Turkey’s Purged Portfolio Appetite

Turkish stocks recovered from the post-coup try slide, with domestic-demand driven 3 percent GDP growth intact, despite a massive roundup of tens of thousands alleged plotters and sympathizers, which forced crowded jails to release other prisoners early. President Erdogan also turned on the EU for demanding changes in anti-terrorism law, and the US for refusing to extradite the Gulen movement leader without proof of his involvement in the army rebellion. He met with Russian President Putin in an effort to patch their rift over a Syrian border jet downing and spur renewed tourism flows, as Moscow began bombing operations targeting Assad opponents through an Iran base. His economic team scrambled to reassure the two international ratings agencies maintaining investment-grade that fiscal-monetary policy and structural reform direction would continue, while the capital markets regulators pulled licenses of individual analysts who issued negative reports in the event aftermath. The media and judiciary experienced widespread firings under criticism from political parties outside the ruling AKP despite the united anti-putsch stance. The President hinted at another infrastructure stimulus to keep unemployment below 10 percent, following a minimum wage hike months go which helped to steady consumer confidence though the brief clash. Despite an immediate lira selloff, hard currency banking system deposits barely increased in its wake, and dedicated foreign investors took that as a signal to restore positions. The budget is roughly in balance with spending room, and the central bank took steps toward interest rate simplification and liquidity injection and may formally ease again soon. With his victory the President may push harder for constitutional revisions enshrining executive power, and for more generous terms on a refugee aid deal struck with Brussels which has unraveled after the first EUR 3 billion installment. He is expected to lambaste Western allies for their crisis response at the September special UN General Assembly gathering on the issue, which will include private sector participants proposing new funding initiatives.

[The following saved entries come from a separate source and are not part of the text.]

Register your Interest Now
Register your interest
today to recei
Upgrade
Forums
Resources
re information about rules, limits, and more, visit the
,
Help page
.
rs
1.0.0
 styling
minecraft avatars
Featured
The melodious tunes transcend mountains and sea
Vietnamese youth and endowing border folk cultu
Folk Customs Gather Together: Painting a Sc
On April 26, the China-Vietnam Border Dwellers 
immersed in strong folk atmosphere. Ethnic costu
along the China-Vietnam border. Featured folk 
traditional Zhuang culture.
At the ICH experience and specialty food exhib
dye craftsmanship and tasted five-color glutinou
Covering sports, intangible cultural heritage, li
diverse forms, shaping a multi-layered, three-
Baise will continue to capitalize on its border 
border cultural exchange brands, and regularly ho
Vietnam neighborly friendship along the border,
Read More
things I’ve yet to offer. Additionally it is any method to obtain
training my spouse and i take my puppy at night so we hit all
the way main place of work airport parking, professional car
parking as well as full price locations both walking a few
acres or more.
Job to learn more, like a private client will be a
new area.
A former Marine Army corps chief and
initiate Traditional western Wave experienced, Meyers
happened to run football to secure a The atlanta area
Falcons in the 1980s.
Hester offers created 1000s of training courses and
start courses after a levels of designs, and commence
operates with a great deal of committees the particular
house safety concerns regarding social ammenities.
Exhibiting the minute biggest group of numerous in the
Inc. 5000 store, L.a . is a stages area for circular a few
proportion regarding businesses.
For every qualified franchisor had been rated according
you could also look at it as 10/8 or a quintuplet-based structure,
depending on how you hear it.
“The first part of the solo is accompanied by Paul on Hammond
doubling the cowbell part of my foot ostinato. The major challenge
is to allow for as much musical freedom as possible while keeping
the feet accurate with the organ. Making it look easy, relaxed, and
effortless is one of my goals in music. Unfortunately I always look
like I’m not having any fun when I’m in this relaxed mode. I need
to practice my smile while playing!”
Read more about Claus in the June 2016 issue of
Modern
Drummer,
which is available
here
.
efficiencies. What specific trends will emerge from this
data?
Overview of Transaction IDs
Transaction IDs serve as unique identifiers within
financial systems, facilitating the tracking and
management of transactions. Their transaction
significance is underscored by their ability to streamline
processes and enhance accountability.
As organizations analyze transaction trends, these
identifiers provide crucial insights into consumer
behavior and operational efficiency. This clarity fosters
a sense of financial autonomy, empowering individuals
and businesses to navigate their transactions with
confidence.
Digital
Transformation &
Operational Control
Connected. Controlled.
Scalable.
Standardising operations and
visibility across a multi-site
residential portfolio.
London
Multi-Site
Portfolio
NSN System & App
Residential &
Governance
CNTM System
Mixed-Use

Russian shares were up almost 20 percent on the MSCI Index through July in advance of the Erdogan visit to Saint Petersburg marking return of their “friendship axis.” Recession has bottomed with the benchmark rate on hold ahead of local elections, with President Putin conducting his own purge of corruption-tainted friends in the inner circle to solidify party support. He reassigned his long-serving chief of staff after dismissing the head of the state railway, both confidantes for decades. External saber-rattling maybe another near-term popularity strategy, with defense mobilization summoned for Crimea after reported incursions. EU sanctions were recently renewed for the seizure, but Brexit renegotiation may complicate a united foreign policy front into year-end when the subject reappears on the agenda. Ukrainian bonds have outpaced the EMBI index with a 15 percent return, despite IMF program impasse and the implication of the Trump presidential campaign chair in the US in over $10 million in off-the-books payments under the previous ousted government. Reserves are back to three months imports, and the currency has firmed with occasional official intervention. The central bank has shuttered 80 institutions in a sector cleanup, but has been stymied in moves against oligarch-controlled Privatbank with one-third of retail deposits despite wholesale bad practice to be banished.